[Tcp](https://en.wikipedia.org/wiki/Transmission_Control_Protocol#Congestion_control) is a protocol built on top of IP. It is by far the most popular protocol on the internet. Everything you are seeing in this page was sent to your browser via TCP. It is designed to be simple to use and scalable.
Servers open a TCP port and wait for connections. Clients send an initial message (handshake) to establish the connection then send data. Data flows one byte after another, always in the right order, without missing anything. Some of the key features include:
* Reliable: if a packet gets lost, TCP will resend it. All data is either transmitted successfully or you get an error and the connection is closed. Applications don't have to worry about missing packets.
* Fragmented: network cards cannot just send 1 MB of data. They can only send small packets of 1.5Kb or less. If a lot of data is sent by the application, TCP will split it into small packets and reassemble the data on the receiving end.
* Sequenced: If you send data "a" and "b" you will not receive "b" and "a". TCP guarantees that every byte will arrive in the same order it was sent.
* Connection oriented: TCP has the concept of a connection. A client sends an initial handshake message. A connection is considered established until either the client and server decides to disconnect. Both the client and server get notified when the connection ends and can react accordingly, for example saving and destroying player object.
Suppose an object is moving from point a to b to c. The server sends 3 messages: move to a, b, c. Suppose b gets lost (wifi drops a lot of packets for example) and c arrives fine. We could skip b and move towards c instead, but we can't because the operating system won't give us c until b is retransmitted.
[UDP](https://en.wikipedia.org/wiki/User_Datagram_Protocol) is also a protocol based on IP. It is used for real time applications such as fast paced action games or voice over ip, where low latency is more important than reliability.
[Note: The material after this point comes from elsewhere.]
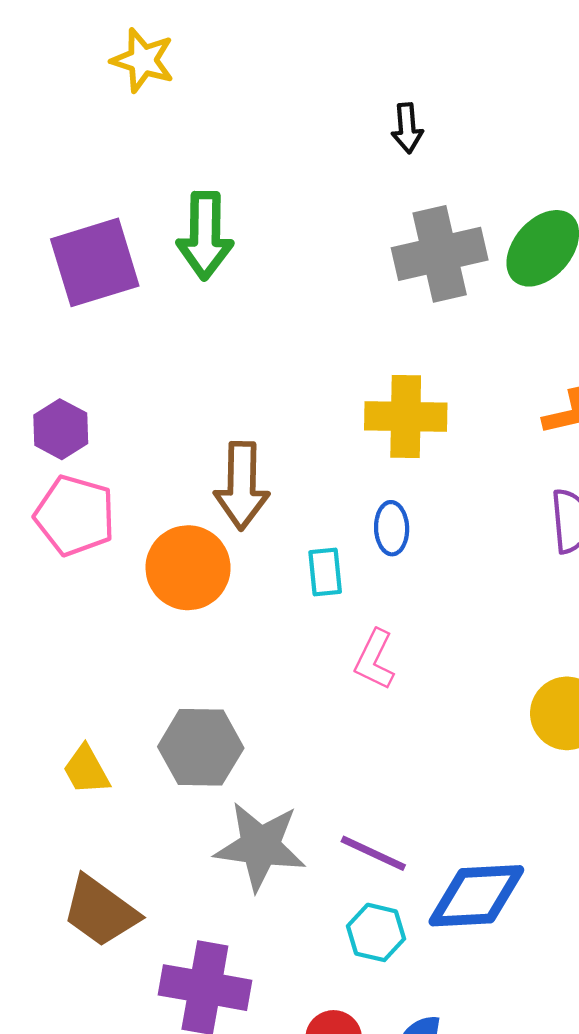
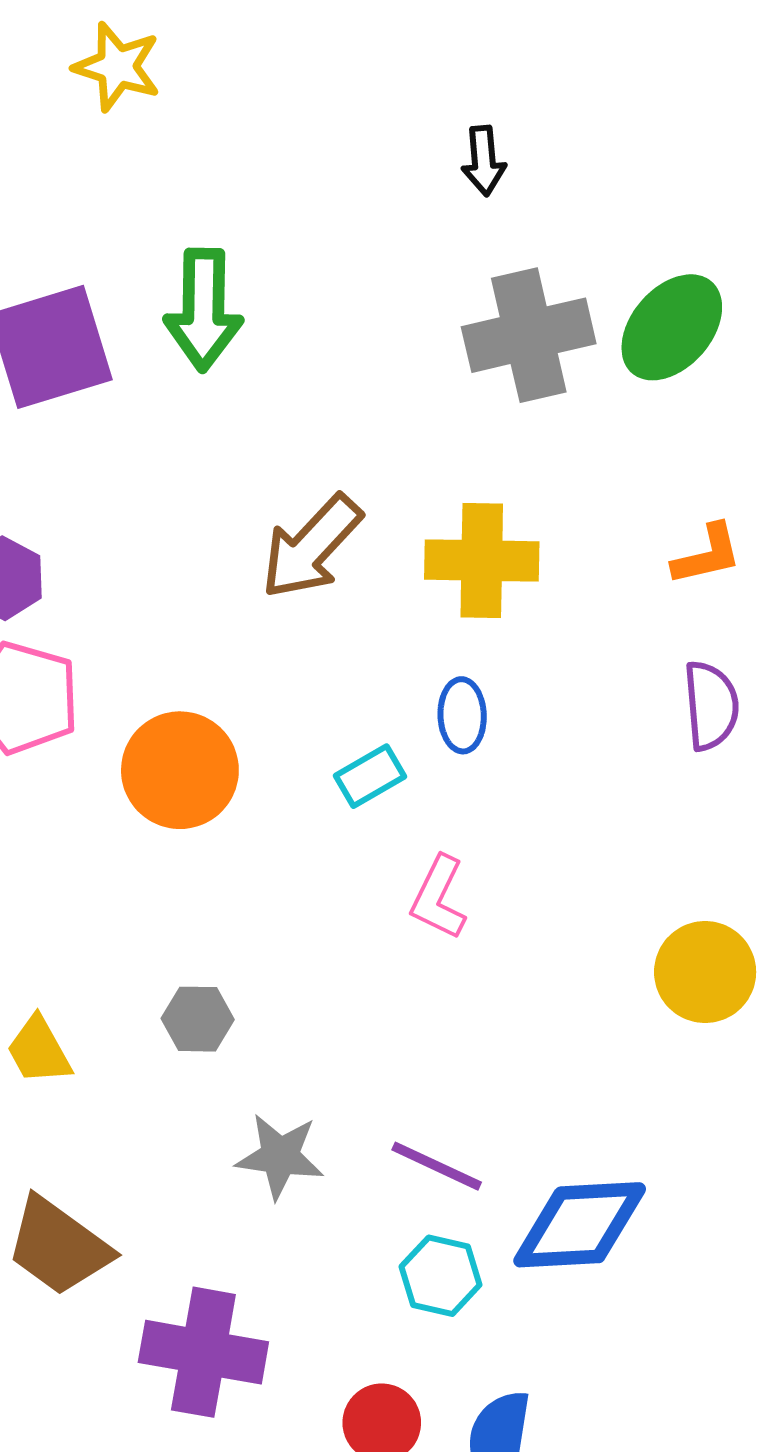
brown arrow: (242, 486) -> (311, 547), moved, turned 42
cyan rectangle: (325, 572) -> (370, 776), turned 66
gray hexagon: (201, 747) -> (198, 1019), size x0.6
gray star: (260, 846) -> (280, 1156), size x0.7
A server opens a port and waits for messages. Clients send messages to the port, and the server may send messages back. Data flows in both ways as individual messages.
There is no concept of connection, so there is no built in way to determine if a client disconnects. Messages are delivered as soon as possible, there is no guarantee that the order will be preserved or that they will be delivered at all. Messages must be small, typically 1.5Kb or less.
Mirror does need reliability, fragmentation, sequenced, connections for many things, so we would not use raw UDP. We would use a library that implements those features on top of UDP such as [ENet](http://enet.bespin.org/), [LiteNetLib](https://github.com/RevenantX/LiteNetLib) or LLAPI, typically referred to as RUDP (Reliable UDP)
The obvious question is: do RUDP libraries just reinventing TCP? yes, to some degree they do. But the point is that those features are optional and we can send messages without the extra features for low latency data such as movement or voice.
Back in 2015 when we started uMMORPG and Cubica, we originally used Unity's built in Networking system aka UNET. UNET used LLAPI, an RUDP library that avoided garbage collection at all costs.
What sounds good in theory, was terrible in practice. We spent about half our work hours from 2015 to 2018 dealing with UNET bugs. There was packet loss, highly complex code due to GC avoidance, synchronization issues, memory leaks and random errors. Most importantly, no decent way to debug any of it.
After 3 years in UDP/LLAPI hell, we realized if we ever wanted to finish our games, we would need a networking layer that just works. We could have tried other RUDP transports, but we would end up debugging them instead.
We acknowledge not everyone will agree with our reasoning. Rather than push our views on users, we made Mirror transport independent. A few months later, Unity did the same thing. You can easily swap out the transport for one of the several RUDP implementations simply by dragging it into your NetworkManager gameobject. Pick whatever works best for you. We recommend you profile your game and collect real world numbers before you make a final decision.
After we made Mirror transport independent, the community stepped up integrated several RUDP transports with Mirror. While the default is Telepathy (simple "just works" TCP transport) you can choose among several [transports](../Transports/index.md) or even write your own.